Lo que se pide –
Reescribe el fragmento del texto sobre volver a casa que empieza en "Volví a caminar" y termina en "de una amistad.", con "vecinas" renombrado como "señoras".

Texto –
****

Como el muro de la capital germana, que separaba entre sus cementos dos formas de vivir totalmente distintas, seguramente se sientan tantas personas como yo, o como Paula, que dejaron sus rutinas en un lugar para adaptarse a otras formas de vivir y hacer. Personas que cada vez que visitan o habitan algunos de estos mundos tienen que volver a adaptarse y mimetizarse, camuflando que una mitad de ellas pertenece a otra realidad.

En mi caso esta sensación se ha visto más avivada estos últimos meses. Desde que en 2012 salí la primera vez de casa, siempre he intentado volver de visita como máximo cada cuatro meses y no perder el contacto con mi gente.

Regresaba con frecuencia, pero mi estadía era de un máximo de cinco días. Días que daban para ver rápido a las personas con las que siempre quedaba al volver, desayunar una buena catalana al sol, y volver a empacar.

Este año, el año de la ‘no-planificación-porque-todo-puede-cambiar-de-repente’, el contexto global me dio la oportunidad de poder pasar más de cinco días en casa. Esta vez la estadía se resumió en tres meses improvisados, en los que tuve el regalo de poder reconectar con las costumbres y forma de ser de mi tierra, sus tiempos, su música, sus conversaciones, su clima, su comida, su humor.

Volví a caminar por calles de Badajoz que hace años no transitaba, visité mi barrio de la infancia, saludando a viejos conocidos que aún reconocían mi cara, y pasé por el barrio de mi abuela, donde las vecinas ya con alta edad se alegraban al verme, pese a que tuvieran que hacer el esfuerzo de mantener el cuello alzado al mirarme.

Pero no solo conecté con lo pasado, también tuve la sorpresa de conocer a personas nuevas. Muchas de ellas eran personas con las que eventualmente compartía o a las que conocía de vista, pero que en estos cinco días y nueve años fuera eran imposible de encontrar o de generar un espacio rutinario digno de la creación de una amistad.

****

Datos de entrada –

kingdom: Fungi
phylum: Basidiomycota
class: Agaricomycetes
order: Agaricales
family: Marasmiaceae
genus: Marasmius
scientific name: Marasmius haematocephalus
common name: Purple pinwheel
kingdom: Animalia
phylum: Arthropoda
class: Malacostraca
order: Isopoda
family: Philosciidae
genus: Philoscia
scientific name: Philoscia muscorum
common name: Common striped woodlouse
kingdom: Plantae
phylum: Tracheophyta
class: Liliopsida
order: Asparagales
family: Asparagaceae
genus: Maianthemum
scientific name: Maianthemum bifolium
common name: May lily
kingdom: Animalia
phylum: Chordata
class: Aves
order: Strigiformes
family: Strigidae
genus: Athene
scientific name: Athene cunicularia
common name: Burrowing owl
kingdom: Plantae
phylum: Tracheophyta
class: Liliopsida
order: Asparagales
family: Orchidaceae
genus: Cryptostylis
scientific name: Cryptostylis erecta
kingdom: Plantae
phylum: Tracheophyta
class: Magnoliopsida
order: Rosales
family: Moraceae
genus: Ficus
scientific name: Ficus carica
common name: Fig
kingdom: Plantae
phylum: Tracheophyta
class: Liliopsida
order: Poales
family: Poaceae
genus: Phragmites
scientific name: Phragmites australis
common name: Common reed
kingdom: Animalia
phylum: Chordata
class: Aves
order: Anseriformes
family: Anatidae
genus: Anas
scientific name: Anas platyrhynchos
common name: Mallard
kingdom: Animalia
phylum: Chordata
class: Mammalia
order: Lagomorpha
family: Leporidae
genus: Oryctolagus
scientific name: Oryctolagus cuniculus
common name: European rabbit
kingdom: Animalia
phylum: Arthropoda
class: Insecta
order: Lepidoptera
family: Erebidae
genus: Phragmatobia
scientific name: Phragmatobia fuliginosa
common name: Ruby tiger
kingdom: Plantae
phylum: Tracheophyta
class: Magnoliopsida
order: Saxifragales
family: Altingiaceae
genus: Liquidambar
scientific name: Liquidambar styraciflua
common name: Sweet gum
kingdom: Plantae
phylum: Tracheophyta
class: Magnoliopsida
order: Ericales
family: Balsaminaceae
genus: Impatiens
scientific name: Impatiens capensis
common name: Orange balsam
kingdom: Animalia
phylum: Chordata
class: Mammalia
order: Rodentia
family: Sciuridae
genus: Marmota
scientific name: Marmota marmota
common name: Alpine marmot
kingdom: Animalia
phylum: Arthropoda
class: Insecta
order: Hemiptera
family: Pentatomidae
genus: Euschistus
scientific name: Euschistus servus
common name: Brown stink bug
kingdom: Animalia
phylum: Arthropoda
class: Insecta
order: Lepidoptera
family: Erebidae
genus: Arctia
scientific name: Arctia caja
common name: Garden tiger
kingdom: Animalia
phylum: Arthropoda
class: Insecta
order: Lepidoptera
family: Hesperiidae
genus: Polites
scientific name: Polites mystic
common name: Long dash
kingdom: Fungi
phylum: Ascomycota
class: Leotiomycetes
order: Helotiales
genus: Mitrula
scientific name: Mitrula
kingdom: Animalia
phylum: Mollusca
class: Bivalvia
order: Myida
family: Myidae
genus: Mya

****

Tarea resuelta –
Volví a caminar por calles de Badajoz que hace años no transitaba, visité mi barrio de la infancia, saludando a viejos conocidos que aún reconocían mi cara, y pasé por el barrio de mi abuela, donde las señoras ya con alta edad se alegraban al verme, pese a que tuvieran que hacer el esfuerzo de mantener el cuello alzado al mirarme.

Pero no solo conecté con lo pasado, también tuve la sorpresa de conocer a personas nuevas. Muchas de ellas eran personas con las que eventualmente compartía o a las que conocía de vista, pero que en estos cinco días y nueve años fuera eran imposible de encontrar o de generar un espacio rutinario digno de la creación de una amistad.